Text block:
This prevents SunOS from blindly swapping out the process.
- Optimized so that a full glimpseindex will only happen if more
than 10% of the objects have changed.
- Added some more logging output.
- Fixed various minor bugs.
- Changes to the Cache:
- Added Gopher->HTML support. For mosaic proxy, you'll need to
set gopher_proxy http://cache.server:3128/
instead of
set gopher_proxy gopher://cache.server:3128/
- Fixed bug with HTML-ify FTP directories using ftpget.pl.
- Fixed bug with hierachical problem for refreshing.
- Fixed bogus client error message.
- Improved cached error messages.
- Changes to the Gatherer:
- Generates the 'Description' attribute whenever possible.
- Fixed bug in the expiring of objects from the PRODUCTION
database.
- Fixed bug in httpenum that wasn't cleaning up correctly.
- Fixed newsenum to obey URL-Max limit.
- Improved the Mail summarizer.
- Improved the USENET support, added NewsArticle and NewsGroup.
- Improved gatherd to speed up SEND-UPDATE timestamp computation.
- Improved preparation for the Gatherer's database to be exported.
- Purify'd Essence to remove memory leaks.
- Changes to the User's Manual:
- Updated the section on the Broker's Collection.conf file.
- Updated many minor points.
- Improved HTML version of the manual, by upgrading latex2html pgm.
- Miscellaneous changes:
- Fixed problems with Solaris' socket.ph for Perl programs.
##############################################################################
Changes between release v1.1.beta.v2 (February 3, 1995) and v1.1.beta:
- Changes to the Broker:
- Major performance improvements while doing collections.
- Uses the customizable BrokerQuery.pl for the WWW interface.
- Fixed major bugs in Broker-to-Broker transfers.
- Fixed minor bug in collections that caused necessary indexing.

Given request 1: In the changelog, when does a full glimpseindex happen?
Given request 2: Copy the changelog from "- Fixed various" to "client error message.".

Entries supplied:
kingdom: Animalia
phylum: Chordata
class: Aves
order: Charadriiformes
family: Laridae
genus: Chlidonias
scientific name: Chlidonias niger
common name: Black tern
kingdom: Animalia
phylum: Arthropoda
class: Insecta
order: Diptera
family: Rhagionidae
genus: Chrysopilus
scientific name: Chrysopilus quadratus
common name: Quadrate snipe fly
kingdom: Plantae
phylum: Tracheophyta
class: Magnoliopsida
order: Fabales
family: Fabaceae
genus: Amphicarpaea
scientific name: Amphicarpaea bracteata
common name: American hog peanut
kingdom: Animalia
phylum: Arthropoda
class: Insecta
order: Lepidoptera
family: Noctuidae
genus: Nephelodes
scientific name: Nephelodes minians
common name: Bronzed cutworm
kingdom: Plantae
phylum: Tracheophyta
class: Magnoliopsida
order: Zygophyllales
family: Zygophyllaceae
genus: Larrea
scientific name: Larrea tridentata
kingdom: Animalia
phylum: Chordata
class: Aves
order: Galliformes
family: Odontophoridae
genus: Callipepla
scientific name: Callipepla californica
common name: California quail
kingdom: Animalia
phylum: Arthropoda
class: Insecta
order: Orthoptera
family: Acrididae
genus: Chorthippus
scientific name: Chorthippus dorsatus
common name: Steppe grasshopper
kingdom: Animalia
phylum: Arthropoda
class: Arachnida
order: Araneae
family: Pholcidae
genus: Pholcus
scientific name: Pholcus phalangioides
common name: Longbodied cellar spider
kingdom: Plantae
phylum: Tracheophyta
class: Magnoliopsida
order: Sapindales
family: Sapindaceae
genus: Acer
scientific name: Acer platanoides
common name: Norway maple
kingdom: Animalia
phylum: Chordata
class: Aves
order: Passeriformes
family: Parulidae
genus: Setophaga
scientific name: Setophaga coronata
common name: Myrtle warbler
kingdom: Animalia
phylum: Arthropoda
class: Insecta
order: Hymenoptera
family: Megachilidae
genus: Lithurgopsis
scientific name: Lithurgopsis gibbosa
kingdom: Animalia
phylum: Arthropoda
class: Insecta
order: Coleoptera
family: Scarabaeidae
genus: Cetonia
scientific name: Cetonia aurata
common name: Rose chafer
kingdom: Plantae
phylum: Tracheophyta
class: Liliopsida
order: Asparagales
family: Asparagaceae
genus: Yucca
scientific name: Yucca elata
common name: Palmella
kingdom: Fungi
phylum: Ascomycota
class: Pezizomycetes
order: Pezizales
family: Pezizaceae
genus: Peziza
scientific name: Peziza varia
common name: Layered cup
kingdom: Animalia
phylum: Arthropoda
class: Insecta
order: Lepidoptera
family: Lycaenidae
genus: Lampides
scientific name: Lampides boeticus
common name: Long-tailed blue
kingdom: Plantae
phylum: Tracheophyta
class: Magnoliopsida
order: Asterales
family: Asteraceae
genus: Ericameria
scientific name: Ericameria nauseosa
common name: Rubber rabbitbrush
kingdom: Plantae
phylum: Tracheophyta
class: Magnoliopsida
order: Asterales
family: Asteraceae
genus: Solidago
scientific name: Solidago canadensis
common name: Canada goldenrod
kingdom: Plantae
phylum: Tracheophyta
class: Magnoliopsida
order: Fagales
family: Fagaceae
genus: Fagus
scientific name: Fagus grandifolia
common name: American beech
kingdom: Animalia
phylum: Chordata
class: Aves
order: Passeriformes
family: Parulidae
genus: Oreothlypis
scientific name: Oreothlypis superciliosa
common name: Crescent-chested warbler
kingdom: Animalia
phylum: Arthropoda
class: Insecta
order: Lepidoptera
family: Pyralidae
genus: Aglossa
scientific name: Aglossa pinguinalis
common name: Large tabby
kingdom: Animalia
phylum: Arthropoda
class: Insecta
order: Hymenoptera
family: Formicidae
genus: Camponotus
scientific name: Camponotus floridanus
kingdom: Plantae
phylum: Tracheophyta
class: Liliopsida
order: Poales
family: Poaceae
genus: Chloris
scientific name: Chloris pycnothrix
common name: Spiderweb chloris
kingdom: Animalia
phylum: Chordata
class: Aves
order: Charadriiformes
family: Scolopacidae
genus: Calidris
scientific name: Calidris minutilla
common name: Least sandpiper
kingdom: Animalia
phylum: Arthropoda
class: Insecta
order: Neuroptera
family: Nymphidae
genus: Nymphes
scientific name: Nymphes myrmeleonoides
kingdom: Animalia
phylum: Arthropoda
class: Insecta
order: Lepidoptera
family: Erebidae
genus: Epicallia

Full output 1: Only when more than 10% of the objects have changed.

Full output 2:
- Fixed various minor bugs.
- Changes to the Cache:
- Added Gopher->HTML support. For mosaic proxy, you'll need to
set gopher_proxy http://cache.server:3128/
instead of
set gopher_proxy gopher://cache.server:3128/
- Fixed bug with HTML-ify FTP directories using ftpget.pl.
- Fixed bug with hierachical problem for refreshing.
- Fixed bogus client error message.